_WORK INSTRUCTION_
Give an exact copy of the line that has "6) Sioux Falls" and of every line below it, through the last, with nothing else.

Recorded data
━━━━━━━━
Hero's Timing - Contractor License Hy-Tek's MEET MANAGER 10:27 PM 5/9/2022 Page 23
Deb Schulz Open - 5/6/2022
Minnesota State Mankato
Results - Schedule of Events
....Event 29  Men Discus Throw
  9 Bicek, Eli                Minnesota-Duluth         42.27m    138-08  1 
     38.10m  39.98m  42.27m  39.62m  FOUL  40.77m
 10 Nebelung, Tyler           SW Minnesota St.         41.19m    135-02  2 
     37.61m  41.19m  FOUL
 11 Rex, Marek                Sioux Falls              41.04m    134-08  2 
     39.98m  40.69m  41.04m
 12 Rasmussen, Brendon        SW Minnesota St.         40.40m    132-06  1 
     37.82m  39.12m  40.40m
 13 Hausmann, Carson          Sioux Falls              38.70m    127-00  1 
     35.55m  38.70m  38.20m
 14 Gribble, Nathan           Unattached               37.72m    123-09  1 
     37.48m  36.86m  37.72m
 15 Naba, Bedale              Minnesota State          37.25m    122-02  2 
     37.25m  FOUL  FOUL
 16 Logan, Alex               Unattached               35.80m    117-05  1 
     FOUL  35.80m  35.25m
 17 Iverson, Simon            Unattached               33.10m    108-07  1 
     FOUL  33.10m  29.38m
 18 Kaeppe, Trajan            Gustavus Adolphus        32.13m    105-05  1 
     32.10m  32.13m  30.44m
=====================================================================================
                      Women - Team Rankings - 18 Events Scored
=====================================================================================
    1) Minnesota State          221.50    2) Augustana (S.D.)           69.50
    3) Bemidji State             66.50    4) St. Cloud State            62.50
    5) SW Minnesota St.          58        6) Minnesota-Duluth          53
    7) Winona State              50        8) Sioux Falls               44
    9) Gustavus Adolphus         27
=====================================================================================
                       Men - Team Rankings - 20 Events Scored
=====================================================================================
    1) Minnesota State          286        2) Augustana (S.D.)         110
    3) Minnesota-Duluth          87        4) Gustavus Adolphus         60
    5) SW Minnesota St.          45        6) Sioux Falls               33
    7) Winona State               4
━━━━━━━━
_RESULT OF THE EXERCISE_
    5) SW Minnesota St.          45        6) Sioux Falls               33
    7) Winona State               4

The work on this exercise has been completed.